The business events and meetings industry drives $1.03 trillion of direct spending into the global economy each year, according to the preliminary findings of a new report from Oxford Economics released at IMEX America in Las Vegas. The report, Global Economic Significance of Business Events, contrasts the total to a similar economic footprint for the entire consumer electronics industry.
Speaking at IMEX, MPI CEO Paul Van Deventer stressed that the resulting economic stimulus could be multiples of that number. “This represents only the direct spend planning, producing and traveling to events,” he said.
Created in partnership with the Events Industry Council (EIC), IMEX, Hilton, MPI Foundation and PCMA Education Foundation, the study combines the findings of multiple, national-level studies conducted on behalf of the World Travel and Tourism Council, and models formulated by Oxford Economics.

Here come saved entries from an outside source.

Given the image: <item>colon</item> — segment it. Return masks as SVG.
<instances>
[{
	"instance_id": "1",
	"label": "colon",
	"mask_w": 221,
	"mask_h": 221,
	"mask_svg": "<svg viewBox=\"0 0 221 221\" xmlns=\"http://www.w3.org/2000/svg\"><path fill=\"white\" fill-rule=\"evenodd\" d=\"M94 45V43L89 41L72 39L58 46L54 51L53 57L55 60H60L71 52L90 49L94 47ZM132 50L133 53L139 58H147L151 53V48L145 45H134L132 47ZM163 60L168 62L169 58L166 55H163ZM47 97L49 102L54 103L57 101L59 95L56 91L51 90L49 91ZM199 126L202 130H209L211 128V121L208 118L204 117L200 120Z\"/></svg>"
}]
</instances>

EIC calls the study a critical tool. CEO Karen Kotowski said, “[It] offers a compelling snapshot of the broad reach, scope and strength of our industry. The findings will help us tell a more complete story of how and why business events serve as a major economic generator.”
Collecting data from 2017, Oxford Economics found that the meetings industry had 1.4 billion participants, across 180 different countries. While the monetary contribution and participation from North America, Asia and Western Europe make up the majority of the impact—spending $381 billion, $290.9 billion, and $266 billion respectively. The top 50 countries account for 96 percent of the global totals, roughly $0.99 trillion in direct spending, but all countries play a role in delivering the bottom line.
Oxford Economics will release the full report featuring rankings and more details about the industry’s economic impact on November 9.